The Abacus should be serfice :)

Reply to
Jamie

Basically, I want to find out if the incoming bytes equal the mask - 10101010, so AND would appear to be the logical thing to do, but the result would be a byte, whose contents need to be examined to determine if the mask and the test byte are the same - sort of a recursive problem.

I totally agree with you. In fact right now the byte values get latched.

Reply to
Daku

Ok, so equality.

Perform these operations: tmp(0..7)

Reply to
Tim Williams

If the mask pattern is fixed, put the inputs that are supposed to be "1" into a 4 input AND gate and those that are supposed to be "0" into a 4 input NOR gate and the output of those two gates into a 2 input AND gate.

If the mask pattern can be variable, use a XOR for each bit line and run the result to an eight input NOR gate to get a single indication of a match.

At least in old ECL families XOR was implemented with Gilbert cell style multipliers (three differential stages). Such multipliers are widely used in WLAN mixers at several GHz. Standard ECL voltage swing might be too much for such speeds.

Then you would have to figure out, how to implement the 8 input OR/NOR gate or when using the complementary (EQU) output from the XOR, how to make the 8 input AND/NAND gate.

Dataset rows:
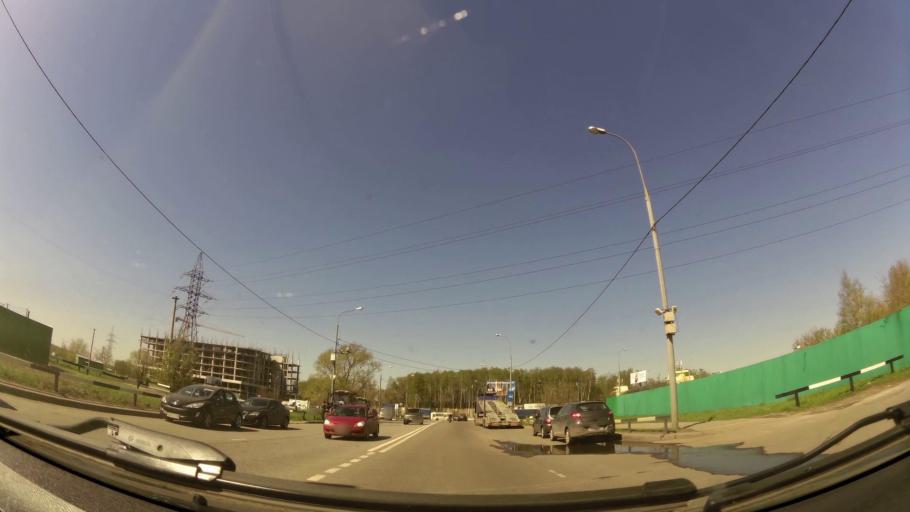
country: RU
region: Moscow
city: Strogino
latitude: 55.8013
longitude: 37.3868
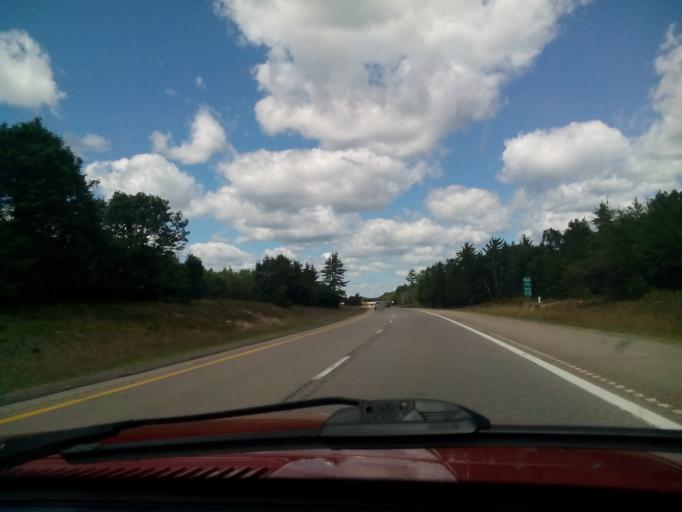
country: US
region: Michigan
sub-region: Crawford County
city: Grayling
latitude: 44.6606
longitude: -84.6974
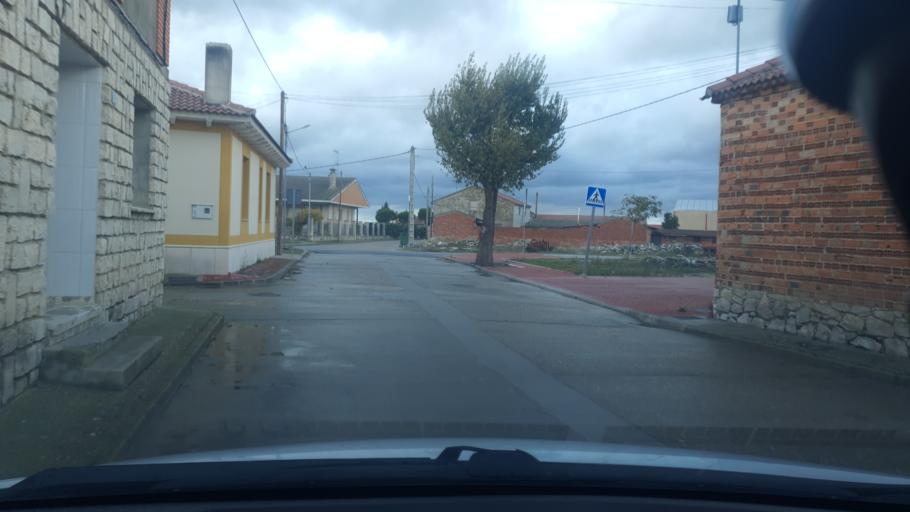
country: ES
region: Castille and Leon
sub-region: Provincia de Segovia
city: Sanchonuno
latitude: 41.2902
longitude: -4.3280
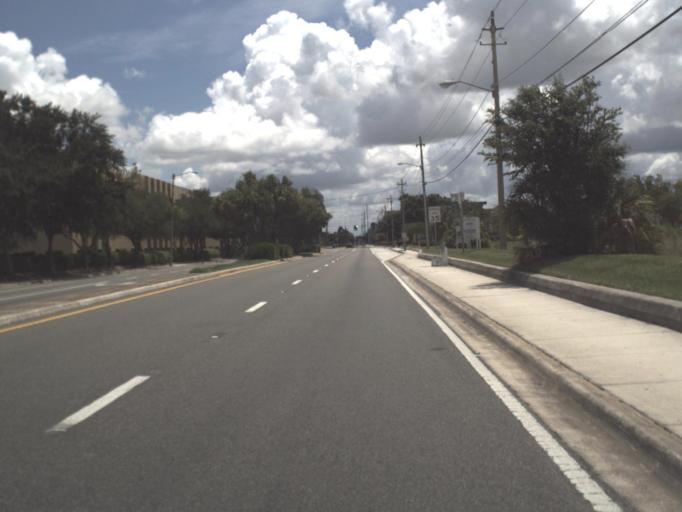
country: US
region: Florida
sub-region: Hillsborough County
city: Egypt Lake-Leto
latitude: 27.9813
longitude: -82.5011
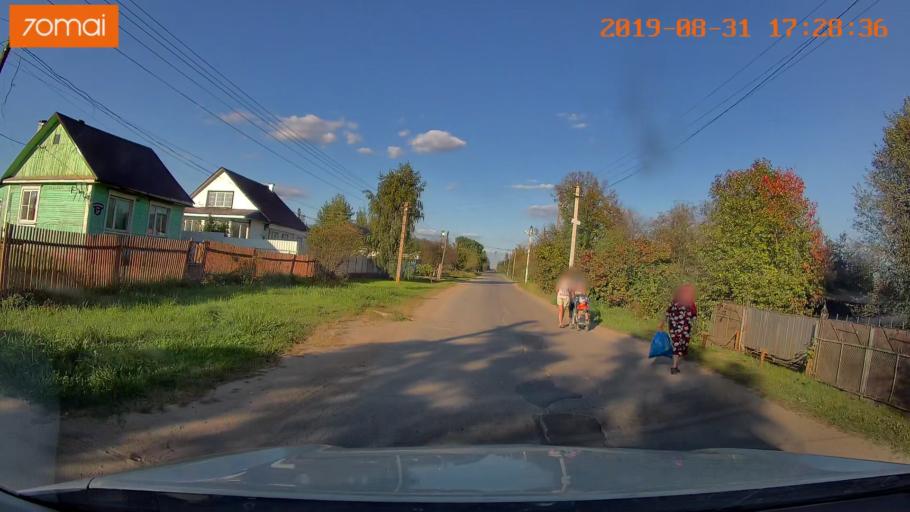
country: RU
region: Kaluga
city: Detchino
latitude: 54.8129
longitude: 36.3194
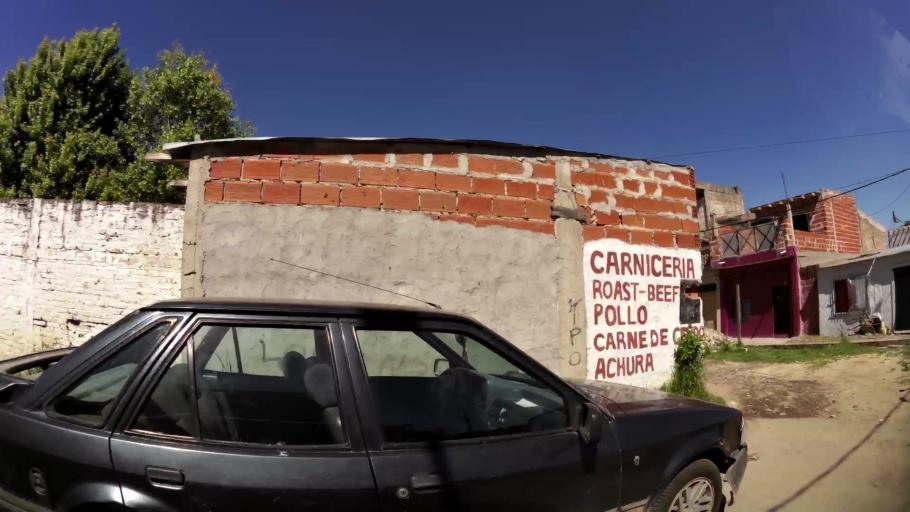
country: AR
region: Buenos Aires
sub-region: Partido de Quilmes
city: Quilmes
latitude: -34.7059
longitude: -58.3011
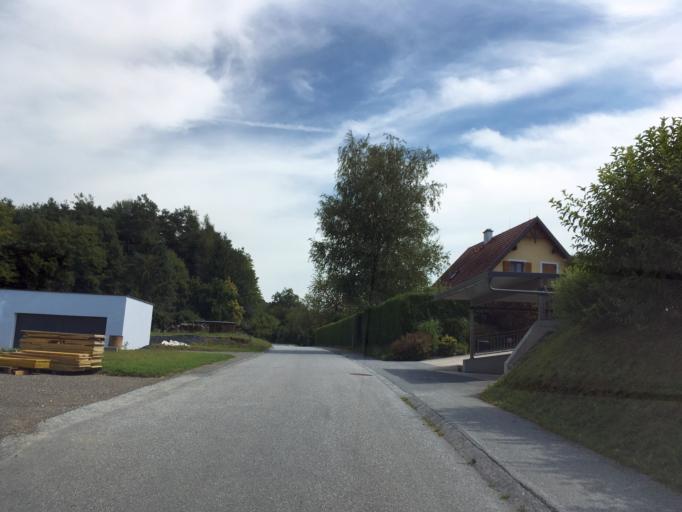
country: AT
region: Styria
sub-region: Politischer Bezirk Leibnitz
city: Pistorf
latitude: 46.7901
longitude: 15.3822
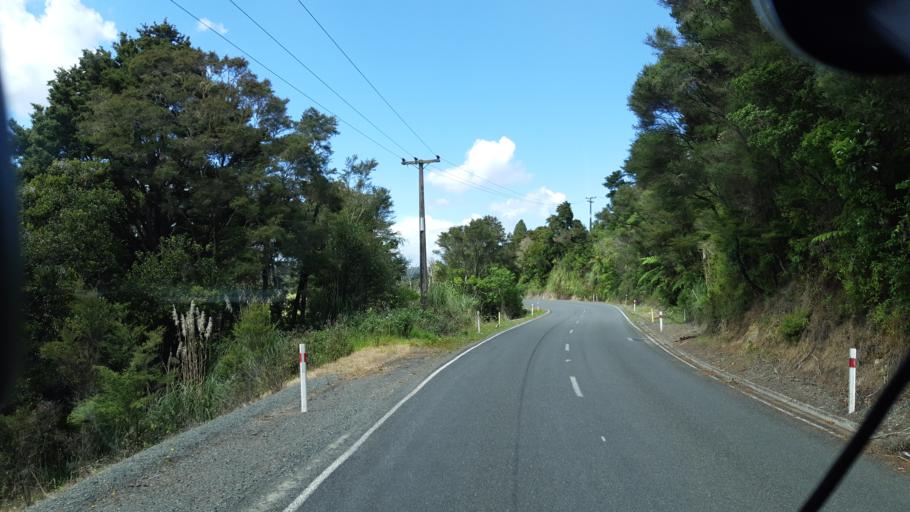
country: NZ
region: Northland
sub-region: Far North District
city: Taipa
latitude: -35.2547
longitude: 173.5349
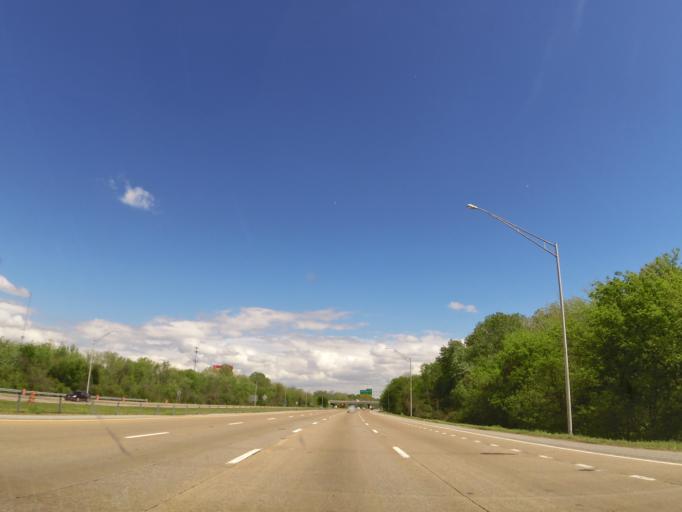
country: US
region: Tennessee
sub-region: Shelby County
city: Memphis
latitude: 35.1933
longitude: -89.9993
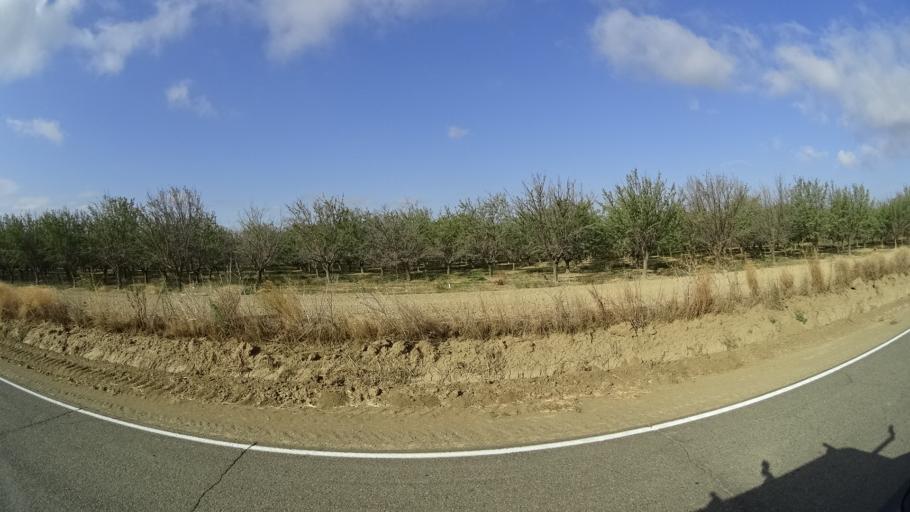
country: US
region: California
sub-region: Yolo County
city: Esparto
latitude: 38.7601
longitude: -122.0071
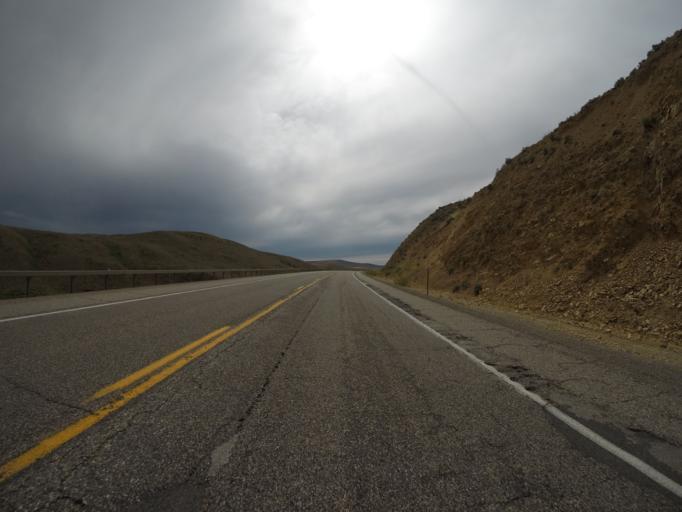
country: US
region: Wyoming
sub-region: Lincoln County
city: Kemmerer
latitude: 41.8238
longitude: -110.8564
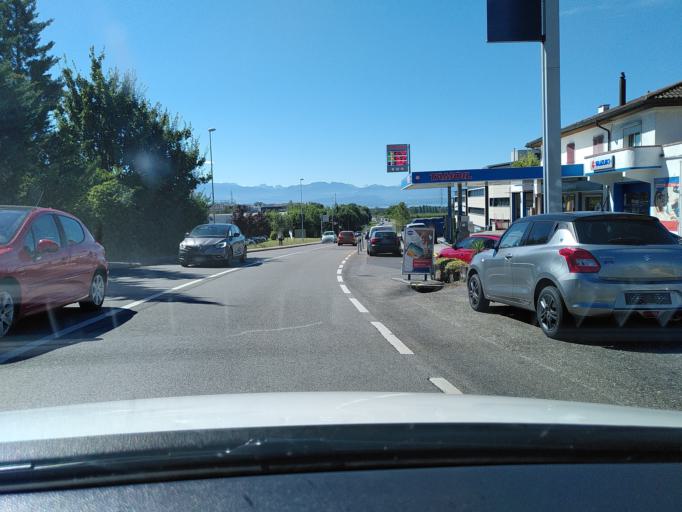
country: CH
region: Vaud
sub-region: Morges District
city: Aubonne
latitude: 46.4901
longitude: 6.3990
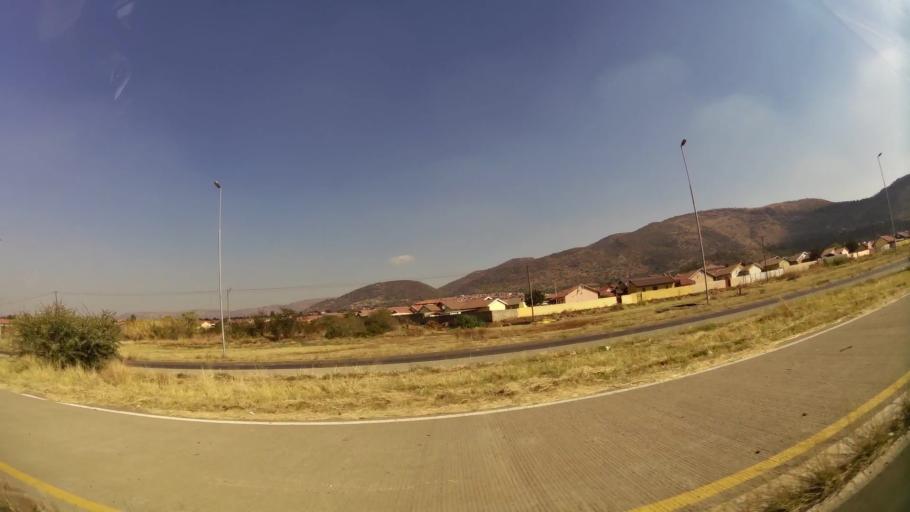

Problems to work on:
**a)** In the forum thread on byte mask matching, what gate should receive the XOR outputs when the mask pattern can vary?
**b)** Recast the paragraph in the forum thread on byte mask matching that begins "If the mask pattern is fixed" as a short list of steps.

Answers for the exercise:
**a)** An eight-input NOR gate, which gives a single indication of a match.

**b)**
For a fixed mask pattern:
- Feed the inputs that should be "1" into a 4-input AND gate.
- Feed the inputs that should be "0" into a 4-input NOR gate.
- Feed the outputs of those two gates into a 2-input AND gate.